Craniopharyngioma is a type of brain tumor derived from pituitary gland embryonic tissue that occurs most commonly in children but also in men and women in their 50s and 60s. People may present with bitemporal inferior quadrantanopia leading to bitemporal hemianopia, as the tumor may compress the optic chiasm. Craniopharyngiomas are typically very slow growing tumors. They arise from the cells along the pituitary stalk, specifically from nests of odontogenic (tooth-forming) epithelium within the suprasellar/diencephalic region and, therefore, contain deposits of calcium, which are evident on an x-ray. Balance disorder, Dry skin, Fatigue, Fever, Headache, Hypersomnia, Lethargy, Myxedema, Nausea etc. include is symptoms.

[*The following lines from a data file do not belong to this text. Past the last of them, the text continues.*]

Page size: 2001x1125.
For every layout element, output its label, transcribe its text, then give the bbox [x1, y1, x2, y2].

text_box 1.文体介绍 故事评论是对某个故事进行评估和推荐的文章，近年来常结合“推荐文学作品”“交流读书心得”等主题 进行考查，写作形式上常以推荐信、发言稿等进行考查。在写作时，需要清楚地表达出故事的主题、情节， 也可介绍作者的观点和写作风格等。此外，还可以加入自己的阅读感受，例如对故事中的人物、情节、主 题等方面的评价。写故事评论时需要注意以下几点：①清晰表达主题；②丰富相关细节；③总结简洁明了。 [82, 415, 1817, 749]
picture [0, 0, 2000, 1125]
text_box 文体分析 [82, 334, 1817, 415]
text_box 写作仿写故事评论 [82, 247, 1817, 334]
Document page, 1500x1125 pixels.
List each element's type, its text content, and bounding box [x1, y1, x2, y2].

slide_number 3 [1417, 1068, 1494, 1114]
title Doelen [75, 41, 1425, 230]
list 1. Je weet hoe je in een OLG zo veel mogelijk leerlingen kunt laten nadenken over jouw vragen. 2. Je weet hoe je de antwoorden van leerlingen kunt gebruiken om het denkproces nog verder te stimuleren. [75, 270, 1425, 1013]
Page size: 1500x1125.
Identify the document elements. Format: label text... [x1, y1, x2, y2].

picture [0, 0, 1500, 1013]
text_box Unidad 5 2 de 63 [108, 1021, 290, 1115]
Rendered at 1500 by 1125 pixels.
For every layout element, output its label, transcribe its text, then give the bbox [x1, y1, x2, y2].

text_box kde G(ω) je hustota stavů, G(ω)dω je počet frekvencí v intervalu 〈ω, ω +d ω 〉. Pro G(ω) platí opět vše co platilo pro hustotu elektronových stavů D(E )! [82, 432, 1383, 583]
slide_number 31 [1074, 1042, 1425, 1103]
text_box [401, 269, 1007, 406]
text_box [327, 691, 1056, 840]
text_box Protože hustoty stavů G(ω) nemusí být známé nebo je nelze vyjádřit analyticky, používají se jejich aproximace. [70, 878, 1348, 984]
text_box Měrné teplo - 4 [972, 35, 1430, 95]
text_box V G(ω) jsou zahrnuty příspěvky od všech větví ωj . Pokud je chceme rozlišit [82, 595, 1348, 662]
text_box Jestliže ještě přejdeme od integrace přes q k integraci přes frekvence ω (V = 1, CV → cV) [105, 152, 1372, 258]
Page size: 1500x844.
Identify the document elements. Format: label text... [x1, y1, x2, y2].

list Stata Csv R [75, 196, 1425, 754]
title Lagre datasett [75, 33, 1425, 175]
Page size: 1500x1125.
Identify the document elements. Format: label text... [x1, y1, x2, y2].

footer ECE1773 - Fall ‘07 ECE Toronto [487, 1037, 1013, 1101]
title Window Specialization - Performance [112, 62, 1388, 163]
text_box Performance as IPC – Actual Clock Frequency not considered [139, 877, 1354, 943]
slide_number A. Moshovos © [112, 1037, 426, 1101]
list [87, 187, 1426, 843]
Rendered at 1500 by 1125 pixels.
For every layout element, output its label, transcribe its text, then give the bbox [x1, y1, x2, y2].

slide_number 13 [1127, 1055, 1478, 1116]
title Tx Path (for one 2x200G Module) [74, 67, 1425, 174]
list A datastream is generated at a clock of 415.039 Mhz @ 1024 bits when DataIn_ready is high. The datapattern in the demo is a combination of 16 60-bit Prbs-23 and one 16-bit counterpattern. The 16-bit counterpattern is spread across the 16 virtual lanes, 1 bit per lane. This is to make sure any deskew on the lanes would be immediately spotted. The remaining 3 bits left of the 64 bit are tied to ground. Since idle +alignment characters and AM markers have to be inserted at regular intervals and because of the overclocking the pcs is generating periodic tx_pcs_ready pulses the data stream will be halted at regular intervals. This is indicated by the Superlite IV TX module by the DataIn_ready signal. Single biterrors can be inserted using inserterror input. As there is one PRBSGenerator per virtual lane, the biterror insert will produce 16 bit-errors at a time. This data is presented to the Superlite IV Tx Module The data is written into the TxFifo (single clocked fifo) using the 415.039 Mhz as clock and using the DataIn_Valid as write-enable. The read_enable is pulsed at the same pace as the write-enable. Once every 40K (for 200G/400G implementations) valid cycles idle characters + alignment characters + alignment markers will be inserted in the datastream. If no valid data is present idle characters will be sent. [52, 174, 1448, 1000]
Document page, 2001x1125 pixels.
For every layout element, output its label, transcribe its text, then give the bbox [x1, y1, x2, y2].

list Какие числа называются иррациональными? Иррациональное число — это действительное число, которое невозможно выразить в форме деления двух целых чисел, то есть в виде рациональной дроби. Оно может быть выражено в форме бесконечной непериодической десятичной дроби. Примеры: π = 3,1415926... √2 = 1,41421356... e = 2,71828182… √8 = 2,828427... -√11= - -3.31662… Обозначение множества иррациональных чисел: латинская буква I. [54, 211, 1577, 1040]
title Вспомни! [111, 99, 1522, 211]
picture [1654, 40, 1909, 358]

Craniopharyngioma is low – grade malignant tumour with high survival rate. Its incidence is 0.5–2.0 cases per million persons per year. 30–50% of all cases occur in the childhood. The tumour location leads to numerous complications like deficits of pituitary function, impairment of vision, neuropsychological deficits and obesity. Excess body fat is observed in 40–50% of craniopharyngioma patients.
Treatment generally consists of subfrontal or transsphenoidal excision. Surgery using the transsphenoidal route is often performed by a joint team of ENT and neurosurgeons. Because of the location of the craniopharyngioma near the brain and skullbase, a surgical navigation system might be used to verify the position of surgical tools during the operation. Additional radiotherapy is also used if total removal is not possible.
The ongoing researches in Poland on craniopharyngioma include: Cognitive and social functioning in children and adolescents after the removal of craniopharyngioma, Practical approach to childhood craniopharyngioma, Two histologically different tumours in a neonate born from an assisted reproductive technology pregnancy.